Sunday, 5 February 2017

problem corner

I really thought I was going to finish tidying the messy corner just inside the gate today.  It has never been a very good corner.  It sits on top of part of what used to be the drive to the integral garage and a sort of stony track between the edge of the previous owners' lawn and the apple orchard.  Then we used the space to dump some builder's sand, and there was some left over, so the soil is even more thin and miserable than in most of the rest of the top of the garden.  The Systems Administrator did not want me to plant any long term trees or shrubs in the gap, in case we ever needed to get a digger or other heavy machinery round to the back of the house.  I compromised with sea buckthorn, thinking that if we ever did need to get anything down the old track (we haven't so far) it wouldn't break my heart to coppice the sea buckthorn and it would probably regenerate afterwards.

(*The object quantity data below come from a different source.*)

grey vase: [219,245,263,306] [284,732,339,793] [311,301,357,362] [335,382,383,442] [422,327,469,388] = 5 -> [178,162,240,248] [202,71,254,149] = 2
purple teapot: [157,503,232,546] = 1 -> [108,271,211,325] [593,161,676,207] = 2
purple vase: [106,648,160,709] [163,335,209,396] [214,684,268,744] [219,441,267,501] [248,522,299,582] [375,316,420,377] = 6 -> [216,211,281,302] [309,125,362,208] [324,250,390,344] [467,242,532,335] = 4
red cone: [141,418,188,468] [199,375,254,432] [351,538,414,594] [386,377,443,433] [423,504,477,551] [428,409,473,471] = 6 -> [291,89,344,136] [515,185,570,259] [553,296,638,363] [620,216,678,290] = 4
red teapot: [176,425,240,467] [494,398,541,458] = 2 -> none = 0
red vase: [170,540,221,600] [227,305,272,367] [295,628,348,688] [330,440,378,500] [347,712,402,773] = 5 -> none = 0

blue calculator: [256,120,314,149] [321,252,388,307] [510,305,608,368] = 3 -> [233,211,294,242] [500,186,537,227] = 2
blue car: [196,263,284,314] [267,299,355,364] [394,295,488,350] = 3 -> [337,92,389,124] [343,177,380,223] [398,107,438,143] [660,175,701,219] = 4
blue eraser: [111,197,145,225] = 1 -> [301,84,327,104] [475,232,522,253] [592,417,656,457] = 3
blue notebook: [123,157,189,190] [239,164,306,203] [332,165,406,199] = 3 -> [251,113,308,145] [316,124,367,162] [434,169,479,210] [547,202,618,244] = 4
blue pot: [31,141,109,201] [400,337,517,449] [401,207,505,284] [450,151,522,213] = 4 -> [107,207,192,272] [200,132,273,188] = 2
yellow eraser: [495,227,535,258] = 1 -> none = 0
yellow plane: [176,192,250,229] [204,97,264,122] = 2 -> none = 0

One of the sea buckthorn has just died, for no particular reason I can discover, and another has tipped over in the prevailing wind which may not be a good sign.  I thought the clue would be in the name and something called sea buckthorn would be able to cope with sand and the full blast of the south westerly gales.  Meanwhile brambles keep growing in from the other side of the rabbit fence. Just in case the corner was not horticulturally challenging enough it is heavily shaded at ground level, since the old track slopes to fully two feet below the level of the drive to the front garden, so is largely in the shadow of the bank up to the drive as well as the sea buckthorn and the invading brambles.

I have chopped out all the brambles and most of the dead sea buckthorn branches, and dug out most of the brambles that had taken root on this side of the rabbit fence with a pick axe.  I have scooped up buckets and buckets of dead leaves, twigs, grass stems and goose grass, pulled up more buckets of wild ivy stems that were setting out across the ground, and grubbed out the self seeded clumps of weed grasses.  I have extracted the dead remains of a rather weedy cotoneaster that seeds itself in that part of the garden, one of the only plants left to us by the previous owners, together with several young plants of it that were encroaching out into the bed.  The only useful plants at ground level are a self seeding euphorbia and I tried to leave those intact.  There used to be some common foxgloves, but they died after flowering and have not left many seedlings.

The rabbit fence used to be hidden by some rather smart willow and hazel hurdles, but they have rotted away.  I'm still musing on whether to get a roll of some cheaper brushwood cladding, or if that would simply draw attention to the area.  And I need to think of a ground cover plant that will grow in shade and almost pure sand and is not too expensive, since it is quite a large corner when you come to express it in square metres and then think of a number of plants per square metre where the number is more than one.  Evergreen would be nice.  Ivy will not do because it climbs into everything else and strangles it.

There is a tamarisk, which I thought would be happy there, based on memories of family holidays in Cornwall where they used to grow practically on the beach.  It is not happy.  Maybe by the time you got to the tamarisks from the beach the sand had stopped.  Maybe I should try a columnar juniper to replace the dead sea buckthorn.  They take drought pretty well.  It would be nice to screen the view of the neighbour's field and the lettuce farm a little more, since the former currently houses a small but brilliant white portable football goal and a large black container that they said they were going to clad and turn into a summerhouse.  They have not got round to cladding it yet, and in the meantime it coordinates with the two more distant containers in the field behind the packing shed on the lettuce farm.  I don't know what it is about farms that they always collect debris around the farm buildings.

I really thought when I began this morning that I'd finish the corner today.  That I could tick it off the list of Things To Do and order a couple of bags of gravel to be delivered to the newly de-brambled space at the edge of the drive.  Why is it that jobs always take longer than you expect?